The problem => Records follow. Print exactly the lines from the one that has "щадящий. Под кожу вводится гель, который" through the one that has "сьомий день. Зараз тих осіб, які вважаються", inclusive, and omit the pictures.

------------------------

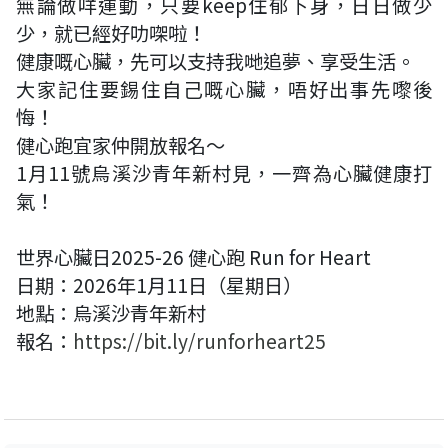
無論做咩運動，只要keep住郁下身，日日做少
少，就已經好叻㗎啦！
健康嘅心臟，先可以支持我哋追夢、享受生活。
大家記住要錫住自己嘅心臟，唔好出事先嚟後
悔！
健心跑宜家仲開放報名～
1月11號烏溪沙青年新村見，一齊為心臟健康打
氣！
世界心臟日2025-26 健心跑 Run for Heart
日期：2026年1月11日（星期日）
地點：烏溪沙青年新村
報名：
https://bit.ly/runforheart25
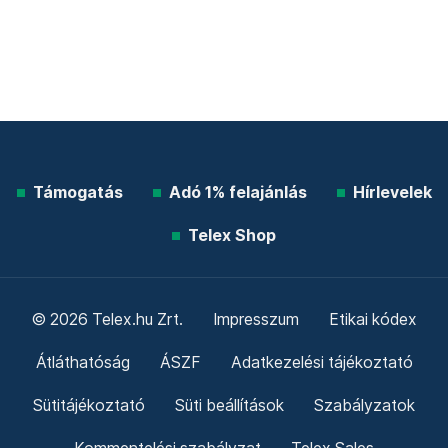
Támogatás
Adó 1% felajánlás
Hírlevelek
Telex Shop
© 2026 Telex.hu Zrt.
Impresszum
Etikai kódex
Átláthatóság
ÁSZF
Adatkezelési tájékoztató
Sütitájékoztató
Süti beállítások
Szabályzatok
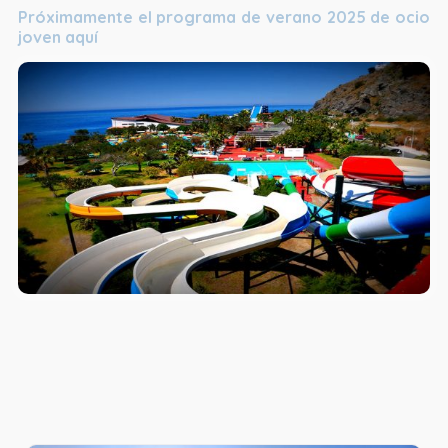
Próximamente el programa de verano 2025 de ocio
joven
aquí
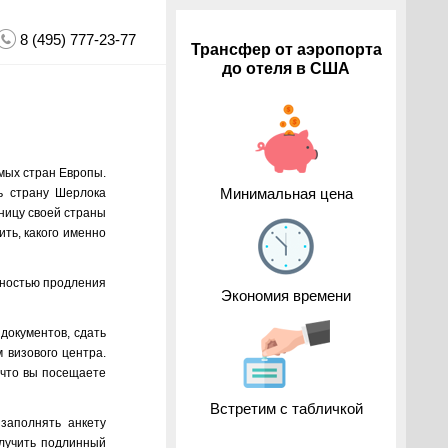
8 (495) 777-23-77
Трансфер от аэропорта
до отеля в США
мых стран Европы.
Минимальная цена
ь страну Шерлока
аницу своей страны
ить, какого именно
жностью продления
Экономия времени
документов, сдать
 визового центра.
, что вы посещаете
Встретим с табличкой
заполнять анкету
олучить подлинный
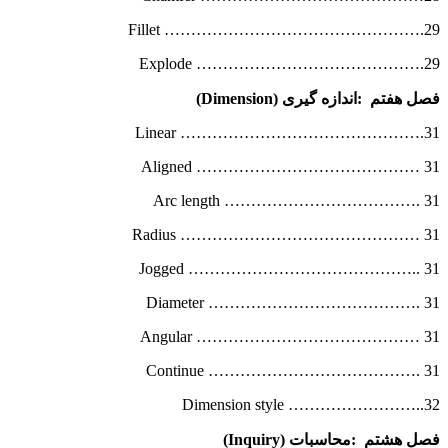
Fillet ………………………………………….29
Explode …………………………………….29
فصل هفتم
:
اندازه گیری
(Dimension)
Linear ……………………………………….31
Aligned …………………………………… 31
Arc length ………………………………. 31
Radius ……………………………………… 31
Jogged …………………………………….. 31
Diameter …………………………………. 31
Angular …………………………………… 31
Continue …………………………………. 31
Dimension style ……………………..32
فصل هشتم
:
محاسبات
(Inquiry)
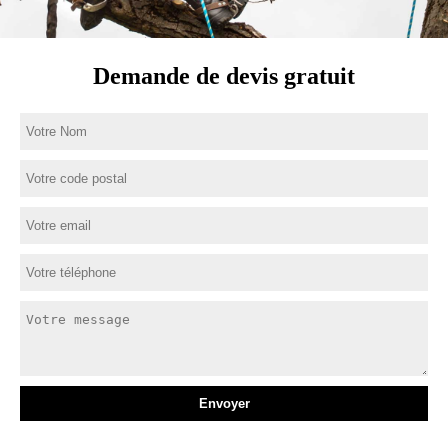
Demande de devis gratuit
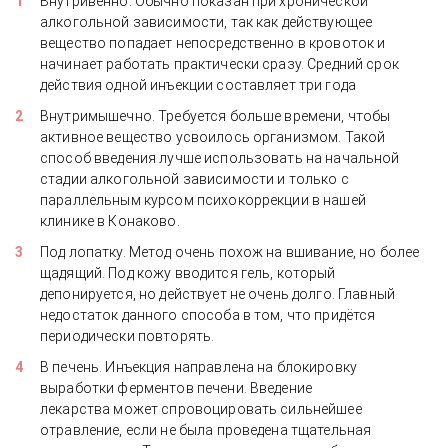
Внутривенно. Обычно показан при хронической
алкогольной зависимости, так как действующее
вещество попадает непосредственно в кровоток и
начинает работать практически сразу. Средний срок
действия одной инъекции составляет три года
Внутримышечно. Требуется больше времени, чтобы
активное вещество усвоилось организмом. Такой
способ введения лучше использовать на начальной
стадии алкогольной зависимости и только с
параллельным курсом психокоррекции в нашей
клинике в Конаково.
Под лопатку. Метод очень похож на вшивание, но более
щадящий. Под кожу вводится гель, который
депонируется, но действует не очень долго. Главный
недостаток данного способа в том, что придётся
периодически повторять.
В печень. Инъекция направлена на блокировку
выработки ферментов печени. Введение
лекарства может спровоцировать сильнейшее
отравление, если не была проведена тщательная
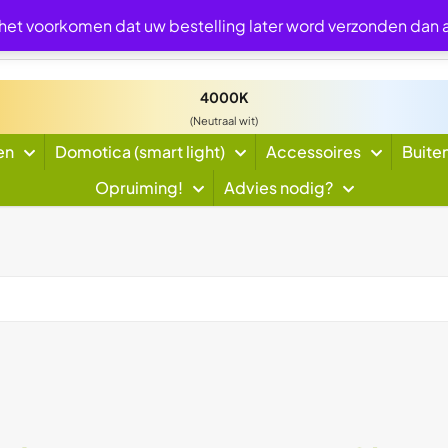
 het voorkomen dat uw bestelling later word verzonden dan
4000K
(Neutraal wit)
en
Domotica (smart light)
Accessoires
Buite
Opruiming!
Advies nodig?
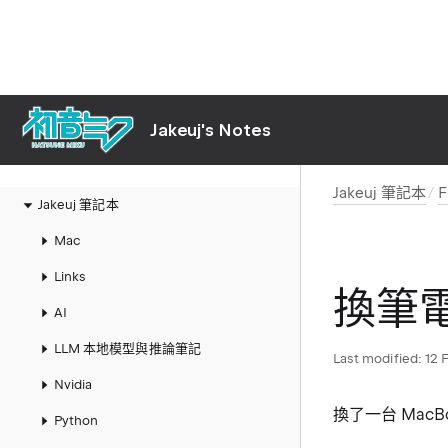
Jakeuj's Notes
Jakeuj 筆記本
F
Jakeuj 筆記本
Mac
Links
換筆
AI
LLM 本地模型與推論筆記
Last modified:
12 
Nvidia
換了一台 MacBo
Python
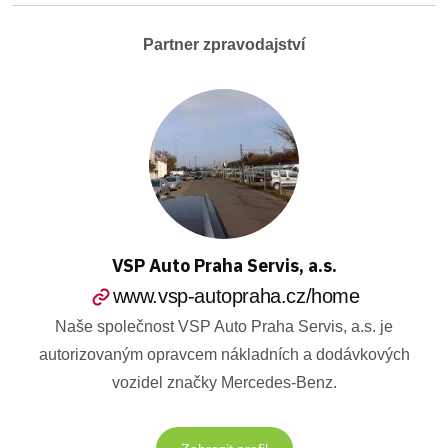
Partner zpravodajství
VSP Auto Praha Servis, a.s.
www.vsp-autopraha.cz/home
Naše společnost VSP Auto Praha Servis, a.s. je
autorizovaným opravcem nákladních a dodávkových
vozidel značky Mercedes-Benz.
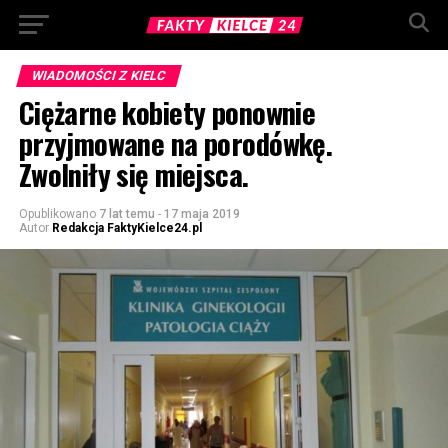
WIADOMOŚCI Z KIELC
Ciężarne kobiety ponownie
przyjmowane na porodówkę.
Zwolniły się miejsca.
Opublikowano
7 lat temu
-
17 maja 2019
Autor
Redakcja FaktyKielce24.pl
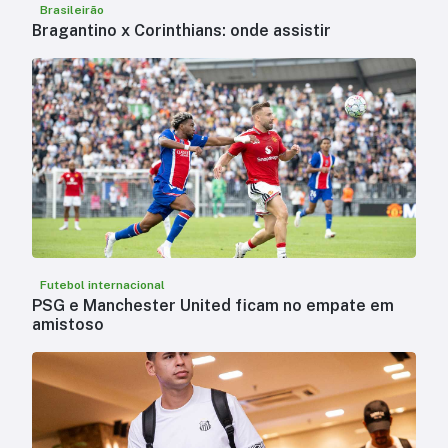
Brasileirão
Bragantino x Corinthians: onde assistir
Futebol internacional
PSG e Manchester United ficam no empate em
amistoso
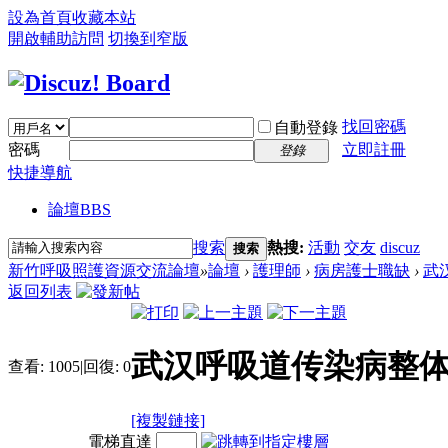
設為首頁
收藏本站
開啟輔助訪問
切換到窄版
找回密碼
自動登錄
密碼
立即註冊
登錄
快捷導航
論壇
BBS
搜索
熱搜:
活動
交友
discuz
搜索
新竹呼吸照護資源交流論壇
»
論壇
›
護理師
›
病房護士職缺
›
武
返回列表
武汉呼吸道传染病整体
查看:
1005
|
回復:
0
[複製鏈接]
電梯直達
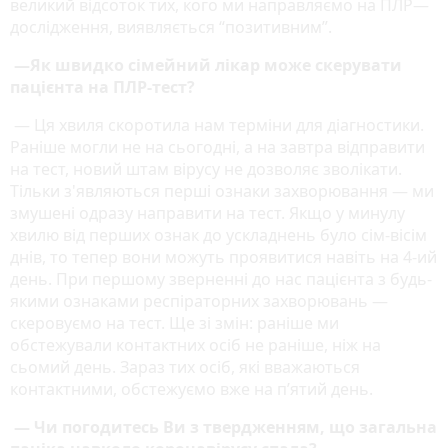
великий відсоток тих, кого ми направляємо на ПЛР—
дослідження, виявляється “позитивним”.
—Як швидко сімейний лікар може скерувати
пацієнта на ПЛР-тест?
— Ця хвиля скоротила нам терміни для діагностики.
Раніше могли не на сьогодні, а на завтра відправити
на тест, новий штам вірусу не дозволяє зволікати.
Тільки з'являються перші ознаки захворювання — ми
змушені одразу направити на тест. Якщо у минулу
хвилю від перших ознак до ускладнень було сім-вісім
днів, то тепер вони можуть проявитися навіть на 4-ий
день. При першому зверненні до нас пацієнта з будь-
якими ознаками респіраторних захворювань —
скеровуємо на тест. Ще зі змін: раніше ми
обстежували контактних осіб не раніше, ніж на
сьомий день. Зараз тих осіб, які вважаються
контактними, обстежуємо вже на п’ятий день.
— Чи погодитесь Ви з твердженням, що загальна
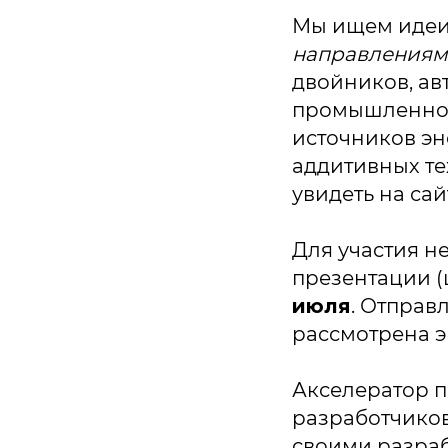
Мы ищем идеи
направлениям
двойников, ав
промышленной 
источников эн
аддитивных т
увидеть на сай
Для участия н
презентации (
июля
. Отправ
рассмотрена э
Акселератор п
разработчиков
своими разра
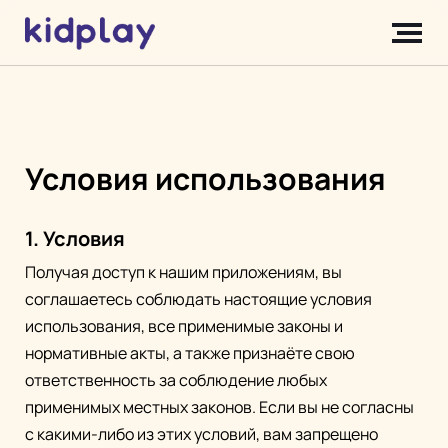
Условия использования
1. Условия
Получая доступ к нашим приложениям, вы
соглашаетесь соблюдать настоящие условия
использования, все применимые законы и
нормативные акты, а также признаёте свою
ответственность за соблюдение любых
применимых местных законов. Если вы не согласны
с какими-либо из этих условий, вам запрещено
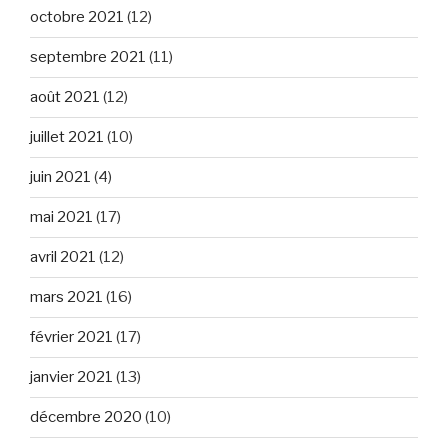
octobre 2021
(12)
septembre 2021
(11)
août 2021
(12)
juillet 2021
(10)
juin 2021
(4)
mai 2021
(17)
avril 2021
(12)
mars 2021
(16)
février 2021
(17)
janvier 2021
(13)
décembre 2020
(10)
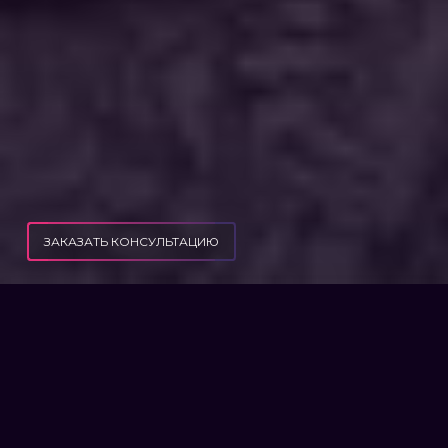
ЗАКАЗАТЬ КОНСУЛЬТАЦИЮ
ПУБЛИКАЦИИ
ЕСЛИ МЕНЯ МОБИЛИЗУЮТ, НО Я НЕ СОГЛАСЕН С РЕШЕНИЕМ ВВК?
ЕСЛИ МЕНЯ МОБИЛИЗУЮТ,
НО Я НЕ СОГЛАСЕН С
РЕШЕНИЕМ ВВК?
В этом случае необходимо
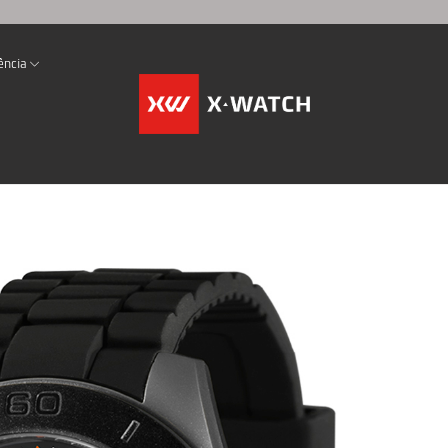
ência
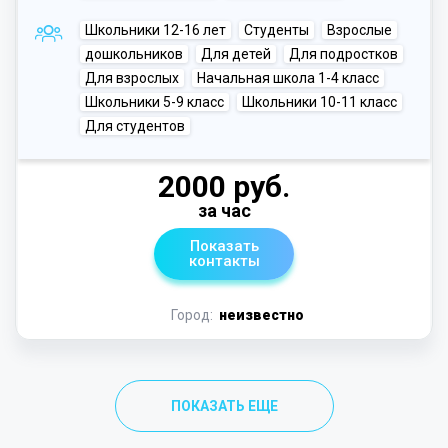
Школьники 12-16 лет
Студенты
Взрослые
дошкольников
Для детей
Для подростков
Для взрослых
Начальная школа 1-4 класс
Школьники 5-9 класс
Школьники 10-11 класс
Для студентов
2000 руб.
за час
Показать
контакты
Город:
неизвестно
ПОКАЗАТЬ ЕЩЕ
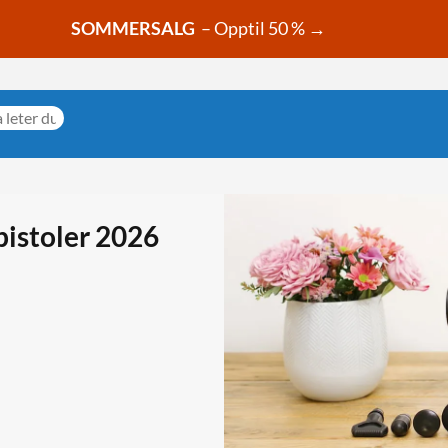
SOMMERSALG
– Opptil 50 % →
pistoler 2026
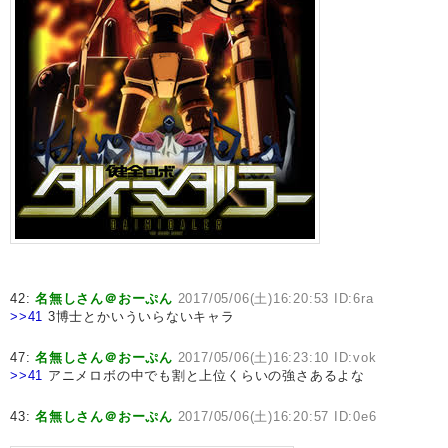
42:
名無しさん＠おーぷん
2017/05/06(土)16:20:53 ID:6ra
>>41
3博士とかいういらないキャラ
47:
名無しさん＠おーぷん
2017/05/06(土)16:23:10 ID:vok
>>41
アニメロボの中でも割と上位くらいの強さあるよな
43:
名無しさん＠おーぷん
2017/05/06(土)16:20:57 ID:0e6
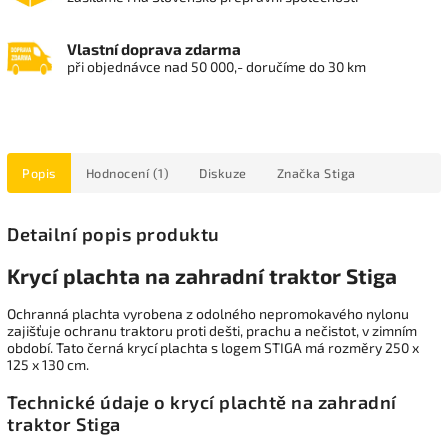
Vlastní doprava zdarma
při objednávce nad 50 000,- doručíme do 30 km
Popis
Hodnocení (1)
Diskuze
Značka
Stiga
Detailní popis produktu
Krycí plachta na zahradní traktor Stiga
Ochranná plachta vyrobena z odolného nepromokavého nylonu
zajišťuje ochranu traktoru proti dešti, prachu a nečistot, v zimním
období. Tato černá krycí plachta s logem STIGA má rozměry 250 x
125 x 130 cm.
Technické údaje o krycí plachtě na zahradní
traktor Stiga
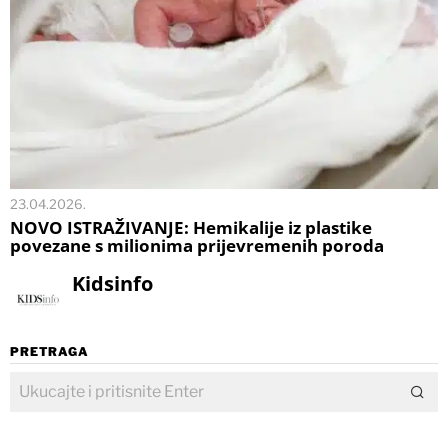
23.04.2026.
NOVO ISTRAŽIVANJE: Hemikalije iz plastike
povezane s milionima prijevremenih poroda
Kidsinfo
PRETRAGA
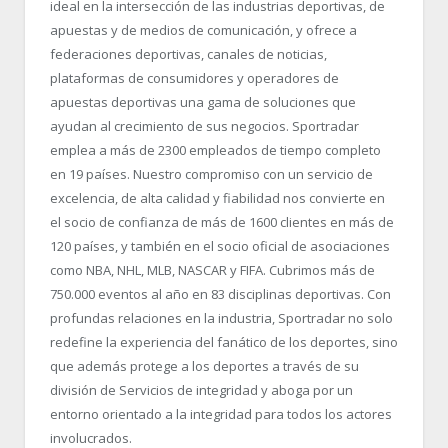
ideal en la intersección de las industrias deportivas, de
apuestas y de medios de comunicación, y ofrece a
federaciones deportivas, canales de noticias,
plataformas de consumidores y operadores de
apuestas deportivas una gama de soluciones que
ayudan al crecimiento de sus negocios. Sportradar
emplea a más de 2300 empleados de tiempo completo
en 19 países. Nuestro compromiso con un servicio de
excelencia, de alta calidad y fiabilidad nos convierte en
el socio de confianza de más de 1600 clientes en más de
120 países, y también en el socio oficial de asociaciones
como NBA, NHL, MLB, NASCAR y FIFA. Cubrimos más de
750.000 eventos al año en 83 disciplinas deportivas. Con
profundas relaciones en la industria, Sportradar no solo
redefine la experiencia del fanático de los deportes, sino
que además protege a los deportes a través de su
división de Servicios de integridad y aboga por un
entorno orientado a la integridad para todos los actores
involucrados.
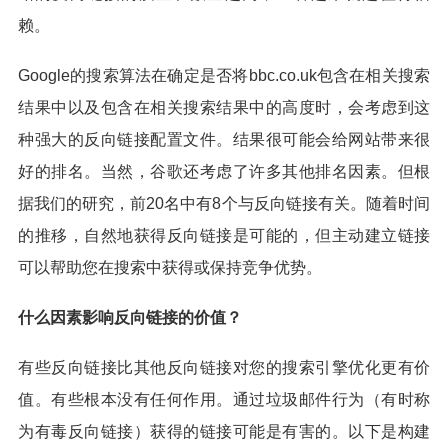
赖。
Google的搜索算法在确定是否将bbc.co.uk包含在相关搜索
结果中以及包含在相关搜索结果中的高度时，会考虑到这
种强大的反向链接配置文件。结果很可能会给网站带来很
好的排名。当然，谷歌还考虑了许多其他排名因素。但根
据我们的研究，前20名中有8个与反向链接有关。随着时间
的推移，自然地获得反向链接是可能的，但主动建立链接
可以帮助您在搜索中获得或保持竞争优势。
什么因素影响反向链接的价值？
有些反向链接比其他反向链接对您的搜索引擎优化更有价
值。有些根本没有任何作用。通过垃圾邮件行为（有时称
为有毒反向链接）获得的链接可能是有害的。以下是构建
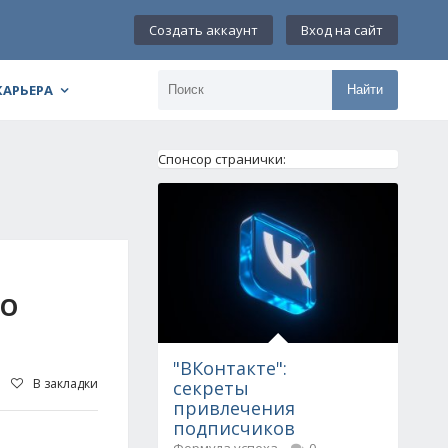
Создать аккаунт
Вход на сайт
КАРЬЕРА
Найти
Спонсор странички:
ГО
"ВКонтакте":
В закладки
секреты
привлечения
подписчиков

------------------------

Solution to this exercise =>
щадящий. Под кожу вводится гель, который
депонируется, но действует не очень долго. Главный
недостаток данного способа в том, что придётся
периодически повторять.
В печень. Инъекция направлена на блокировку
выработки ферментов печени. Введение
лекарства может спровоцировать сильнейшее
отравление, если не была проведена тщательная
 het voorkomen dat uw bestelling later word verzonden dan
4000K
(Neutraal wit)
en
Domotica (smart light)
Accessoires
Buite
Opruiming!
Advies nodig?
Jakeuj's Notes
Jakeuj 筆記本
F
Jakeuj 筆記本
Mac
Links
換筆
AI
LLM 本地模型與推論筆記
Last modified:
12 
Nvidia
換了一台 MacBo
Python
Partner zpravodajství
VSP Auto Praha Servis, a.s.
www.vsp-autopraha.cz/home
Naše společnost VSP Auto Praha Servis, a.s. je
autorizovaným opravcem nákladních a dodávkových
vozidel značky Mercedes-Benz.
WIADOMOŚCI Z KIELC
Ciężarne kobiety ponownie
przyjmowane na porodówkę.
Zwolniły się miejsca.
Opublikowano
7 lat temu
-
17 maja 2019
Autor
Redakcja FaktyKielce24.pl
Brasileirão
Bragantino x Corinthians: onde assistir
Futebol internacional
PSG e Manchester United ficam no empate em
amistoso
設為首頁
收藏本站
開啟輔助訪問
切換到窄版
找回密碼
自動登錄
密碼
立即註冊
登錄
快捷導航
論壇
BBS
搜索
熱搜:
活動
交友
discuz
搜索
新竹呼吸照護資源交流論壇
»
論壇
›
護理師
›
病房護士職缺
›
武
返回列表
武汉呼吸道传染病整体
查看:
1005
|
回復:
0
[複製鏈接]
電梯直達
великий відсоток тих, кого ми направляємо на ПЛР—
дослідження, виявляється “позитивним”.
—Як швидко сімейний лікар може скерувати
пацієнта на ПЛР-тест?
— Ця хвиля скоротила нам терміни для діагностики.
Раніше могли не на сьогодні, а на завтра відправити
на тест, новий штам вірусу не дозволяє зволікати.
Тільки з'являються перші ознаки захворювання — ми
змушені одразу направити на тест. Якщо у минулу
хвилю від перших ознак до ускладнень було сім-вісім
днів, то тепер вони можуть проявитися навіть на 4-ий
день. При першому зверненні до нас пацієнта з будь-
якими ознаками респіраторних захворювань —
скеровуємо на тест. Ще зі змін: раніше ми
обстежували контактних осіб не раніше, ніж на
сьомий день. Зараз тих осіб, які вважаються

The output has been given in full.